3 Ways to Build Self-Esteem at the Barn

for mentors for program directors Jul 28, 2019
Self Esteem is of utmost importance. Why would you make healthy choices if you thought you didn't matter? Many children surviving with trauma have low or no self-worth, so our first focus is to build self-esteem. We believe that you must build self-esteem and trust before expecting a child to learn and apply themselves. This is very similar to how we work with horses in natural horsemanship.
 
 
All therapeutic equine facilities have their main programs. Whether it be riding, equine assisted learning or psychotherapy, what
to do at the barn during sessions is usually pretty clear. But there are ways to be intentional about building self esteem with the time before, during and after all
sessions. From the moment a child arrives
to the moment they leave you can build
self-esteem and fully utilize each session.
 
1. Start with Hello
Building self-esteem starts with hello. Make sure you are waiting for the child's arrival out in the driveway or in the entry area. Do this every time they come to your facility. When they arrive greet them, compliment them, and tell them you were waiting to see them!

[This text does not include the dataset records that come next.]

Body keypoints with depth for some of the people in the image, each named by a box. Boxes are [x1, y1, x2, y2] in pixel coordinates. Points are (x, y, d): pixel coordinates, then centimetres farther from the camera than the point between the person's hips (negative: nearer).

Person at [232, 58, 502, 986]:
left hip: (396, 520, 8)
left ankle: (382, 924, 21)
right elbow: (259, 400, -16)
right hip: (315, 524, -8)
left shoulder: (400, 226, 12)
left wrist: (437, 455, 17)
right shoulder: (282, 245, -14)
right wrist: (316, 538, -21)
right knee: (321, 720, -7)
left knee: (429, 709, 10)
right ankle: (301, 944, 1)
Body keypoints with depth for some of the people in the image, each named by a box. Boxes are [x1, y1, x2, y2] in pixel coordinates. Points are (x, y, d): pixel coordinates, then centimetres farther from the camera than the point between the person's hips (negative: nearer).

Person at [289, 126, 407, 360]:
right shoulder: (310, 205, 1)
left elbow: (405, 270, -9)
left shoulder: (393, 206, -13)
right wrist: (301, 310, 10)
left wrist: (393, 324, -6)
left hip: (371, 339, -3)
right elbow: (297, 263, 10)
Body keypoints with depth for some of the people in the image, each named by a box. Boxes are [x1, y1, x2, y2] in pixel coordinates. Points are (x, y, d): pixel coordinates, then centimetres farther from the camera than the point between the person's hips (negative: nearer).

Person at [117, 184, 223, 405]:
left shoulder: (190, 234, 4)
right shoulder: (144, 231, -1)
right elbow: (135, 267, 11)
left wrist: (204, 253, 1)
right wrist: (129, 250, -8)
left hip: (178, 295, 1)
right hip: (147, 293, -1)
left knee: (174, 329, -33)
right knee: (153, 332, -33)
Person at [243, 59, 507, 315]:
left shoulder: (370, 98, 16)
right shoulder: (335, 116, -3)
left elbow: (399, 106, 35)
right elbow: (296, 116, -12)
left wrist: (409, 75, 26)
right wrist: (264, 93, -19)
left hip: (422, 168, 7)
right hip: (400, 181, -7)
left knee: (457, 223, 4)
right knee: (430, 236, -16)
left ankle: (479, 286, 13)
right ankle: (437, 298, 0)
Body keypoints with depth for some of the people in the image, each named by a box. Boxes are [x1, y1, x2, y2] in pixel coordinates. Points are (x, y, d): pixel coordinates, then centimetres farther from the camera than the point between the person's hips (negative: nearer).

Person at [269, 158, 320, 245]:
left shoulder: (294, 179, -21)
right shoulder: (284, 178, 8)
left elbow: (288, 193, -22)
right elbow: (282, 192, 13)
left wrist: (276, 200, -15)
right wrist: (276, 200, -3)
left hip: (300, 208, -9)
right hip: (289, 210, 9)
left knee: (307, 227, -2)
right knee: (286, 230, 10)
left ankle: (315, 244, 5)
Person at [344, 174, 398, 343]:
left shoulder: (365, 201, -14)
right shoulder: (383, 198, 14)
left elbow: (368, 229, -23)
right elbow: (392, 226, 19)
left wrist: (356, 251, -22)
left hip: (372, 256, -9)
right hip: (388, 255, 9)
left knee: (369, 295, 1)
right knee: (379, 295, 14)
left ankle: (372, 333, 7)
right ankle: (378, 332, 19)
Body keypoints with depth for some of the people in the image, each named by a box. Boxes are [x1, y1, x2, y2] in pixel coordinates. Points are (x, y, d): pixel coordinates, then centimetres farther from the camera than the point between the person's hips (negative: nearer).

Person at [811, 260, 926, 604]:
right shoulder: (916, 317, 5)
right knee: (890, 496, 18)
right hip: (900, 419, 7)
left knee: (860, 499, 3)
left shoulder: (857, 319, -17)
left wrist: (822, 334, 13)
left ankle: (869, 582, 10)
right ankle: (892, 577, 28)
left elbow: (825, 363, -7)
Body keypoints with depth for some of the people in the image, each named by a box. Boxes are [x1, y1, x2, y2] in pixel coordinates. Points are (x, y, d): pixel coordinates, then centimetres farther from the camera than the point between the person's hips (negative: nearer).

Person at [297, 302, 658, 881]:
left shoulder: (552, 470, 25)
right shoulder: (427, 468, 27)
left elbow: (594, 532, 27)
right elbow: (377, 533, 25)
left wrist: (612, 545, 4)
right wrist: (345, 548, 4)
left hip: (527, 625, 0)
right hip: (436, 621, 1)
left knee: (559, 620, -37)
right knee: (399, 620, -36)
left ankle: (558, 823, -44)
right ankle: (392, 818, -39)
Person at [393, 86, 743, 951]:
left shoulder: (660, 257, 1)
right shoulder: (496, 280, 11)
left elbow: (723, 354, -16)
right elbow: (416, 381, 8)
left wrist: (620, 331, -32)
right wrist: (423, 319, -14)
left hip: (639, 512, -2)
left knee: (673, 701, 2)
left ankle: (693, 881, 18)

This helps them realize they matter and are worth your time!
 
2. Tell them something you remember
Referencing things they have told you in the past or things they did last session builds continuity of care and lets them know you think about them when they're away. Make an effort to remember exactly what they worked on last time. If they told you about a birthday party they were going to over the weekend, or a ball game they were playing in, try to remember to ask them how it went. This all builds self-esteem as you are showing them that they matter to you!
 
3. Practice compliments
Here's an idea for building self-esteem during your sessions. Task the child with; "every time you _________, say something positive about yourself." This could be, every time you reach the end of the arena, switch brushes, pass a fence post, really anything. The idea is to get the child to compliment themselves. You may be surprised at how difficult this is for some children to do. You can help them by complimenting them and role modeling some good answers. "You are really good at math," or "you are kind to your horse."
 
With this, you can turn any activity into a therapeutic one, even if it is filling water buckets or walking out to the pasture, you can add in some compliments and watch their self-esteem grow. This might take practice, but even more reason to do it often!
 
When a child starts to understand that he matters, that he has worth, he's able to build an identity that he is proud of. A child with good self-esteem makes choices that are aligned with this positive identity. If we can start building a child's sense of identity at the barn, this healthy perspective of themselves can translate to home, school and in the community.